Change Log
1.2.1 (2014-11-19)
- Fix javadoc for building under Java 8 (Issue 18).
- Allow setting flush sequence in DefaultModel (Issue 19).
1.2.0 (2014-08-17)
- Changed license to Apache License version 2. (Issue 17)
- Note that TreeTagger itself is subject different license terms available from the TreeTagger TreeTagger website.
1.1.2 (2014-02-14)
- Fixed bug: model files cannot be read unless assertions are enabled (Issue 16)
1.1.1 (2012-07-14)
- Initial support for reading TreeTagger model files. (Issue 14)
1.1.0 (2012-04-28)
- Support for getting multiple tag/lemmas and their probabilities. This feature requires a TreeTagger binary newer than 2012-04-25. When used with previous versions, it will just hang. At the time of writing, the TreeTagger versions for OS X (Intel), Windows and Linux support this feature. It is possible that the versions for Solaris and OS X (PPC) may not be updated to support this feature. TT4J continues to work with other/older TreeTagger versions as long as this feature is not used. (Issue 13)
- Improved parsing of TreeTagger output.
1.0.16 (2011-10-24)
- Changed default flush sequence to work with the TreeTagger model for chinese (Issue 6 - thanks Jérôme)
1.0.15 (2011-06-03)
- Added detection if communication with TreeTagger starts running out-of-sync due to some odd characters appearing in tokens. This can be disabled, but per default the strict-mode is on.
- Added setting for the maximal token length (default 90000 bytes) - TreeTagger seems to have a limit of 99998 bytes per token and crashes when this is exceeded
- Improved handling of crashed TreeTagger process
1.0.14 (2010-11-12)
- Generate a better exception message when no model or executable could be found.
- Provide getters for all properties of TreeTaggerWrapper.
- Updated license header and added it where missing.
- Fixed typo in Javadoc.
- Set plugin versions in POM to make Maven 3 happy.
- Set source encoding to UTF-8 in POM.
1.0.13 (2010-10-13)
- Fixed TT4J hanging indefinitely when writer thread crashes during processing.

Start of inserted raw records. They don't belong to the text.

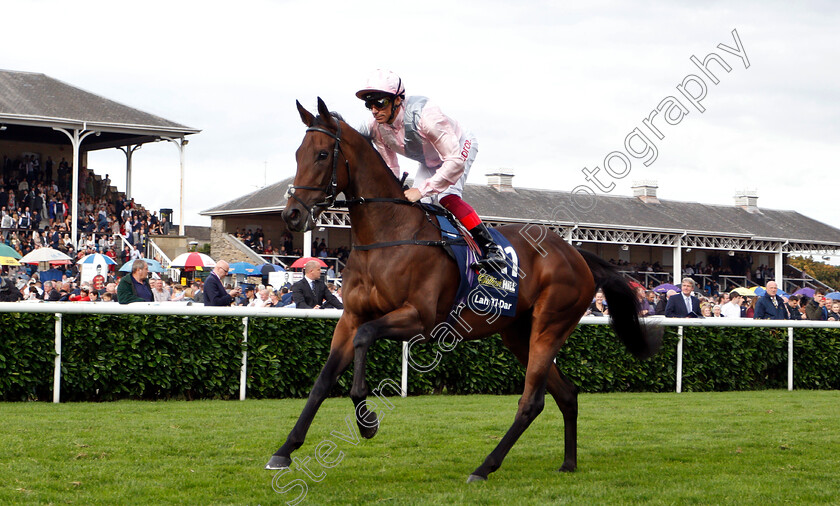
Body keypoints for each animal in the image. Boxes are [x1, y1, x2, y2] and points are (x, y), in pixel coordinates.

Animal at [266, 97, 660, 480]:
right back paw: (568, 463)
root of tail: (576, 254)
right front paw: (285, 450)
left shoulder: (419, 318)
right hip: (517, 333)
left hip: (550, 325)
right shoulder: (350, 316)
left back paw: (484, 468)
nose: (291, 216)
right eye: (298, 154)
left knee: (532, 401)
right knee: (567, 393)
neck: (388, 235)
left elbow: (365, 340)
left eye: (321, 155)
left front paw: (367, 422)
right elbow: (323, 379)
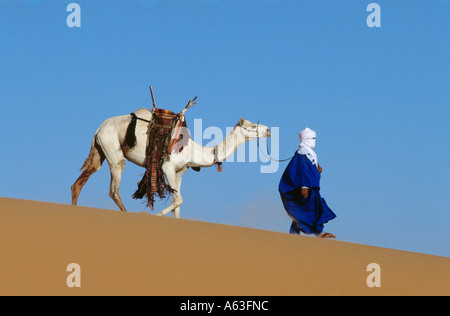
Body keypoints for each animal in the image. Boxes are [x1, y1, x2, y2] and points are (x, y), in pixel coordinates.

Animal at [71, 97, 270, 218]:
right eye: (252, 126)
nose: (268, 130)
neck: (193, 150)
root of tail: (98, 129)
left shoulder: (180, 171)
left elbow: (177, 202)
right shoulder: (167, 167)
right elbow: (179, 199)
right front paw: (156, 215)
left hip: (99, 152)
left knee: (78, 183)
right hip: (113, 150)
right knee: (114, 188)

- Reader and writer threads are now monitored during processing.
1.0.12 (2009-09-19)
- Fixed regression: Linux accidentially detected as Solaris.
1.0.11 (2009-09-18)
- Fixed bug: DefaultModelResolver uses wrong file name.
- Fixed bug: DefaultModelResolver fails on Windows when path contains a colon.
1.0.10 (2009-09-28)
- Fixed bug: Resource not properly destroyed when an exception is thrown in reader/writer thread.

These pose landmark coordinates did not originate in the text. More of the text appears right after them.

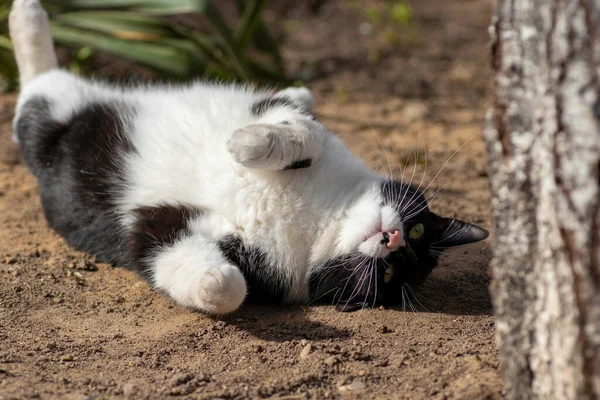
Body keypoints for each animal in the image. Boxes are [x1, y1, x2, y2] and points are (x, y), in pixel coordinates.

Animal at [8, 0, 488, 316]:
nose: (392, 240)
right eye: (418, 227)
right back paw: (27, 15)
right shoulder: (298, 125)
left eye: (390, 275)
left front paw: (214, 282)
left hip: (55, 128)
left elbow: (221, 285)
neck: (321, 219)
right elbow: (303, 132)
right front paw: (248, 145)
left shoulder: (162, 229)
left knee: (34, 99)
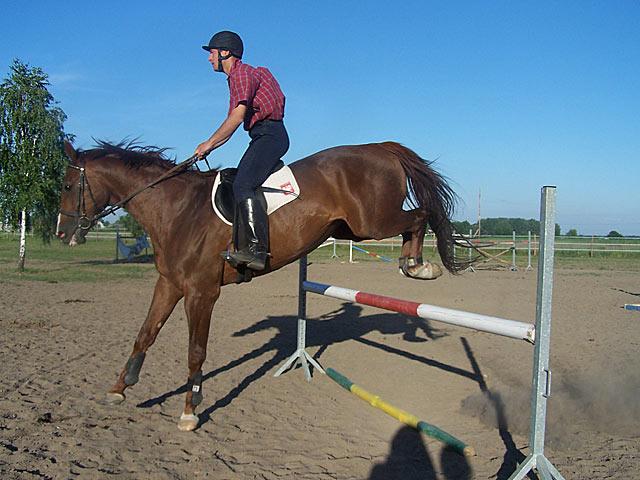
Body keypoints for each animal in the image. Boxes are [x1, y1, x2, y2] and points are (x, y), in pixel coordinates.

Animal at [56, 139, 464, 432]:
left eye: (68, 184)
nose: (61, 233)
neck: (177, 209)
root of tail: (380, 146)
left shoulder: (202, 292)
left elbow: (195, 351)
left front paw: (190, 410)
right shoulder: (169, 284)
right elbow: (145, 334)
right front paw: (119, 389)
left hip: (373, 223)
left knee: (421, 215)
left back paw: (418, 265)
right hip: (351, 229)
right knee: (415, 219)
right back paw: (412, 264)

- Improvement: Try harder to get to end-of-text mark.
- Improvement: Added tracing of start and end marks.
1.0.9 (2009-08-27)
- Improvement: Massively improved throughput when processing a large number of documents.
- Improvement: Try to gracefully handle cases where TT does not produce a “token tag lemma” line. Return null for tag and lemma in these cases.
1.0.8 (2009-08-14)
- Improvement: Ease integration of custom model resolvers.
1.0.7 (2009-08-07)
- Improvement: Added tracing.
- Improvement: Improved robustness ignoring illegal tokens (e.g. containing tabs or line breaks).
- Improvement: Added performance mode which does not check for illegal tokens.
1.0.6 (2009-08-03)
- Improvement: Allow setting the parameters -eps and -hyphen-heuristics needed to use TT4J with chunker models. Now a chunker can be build on top of TT4J.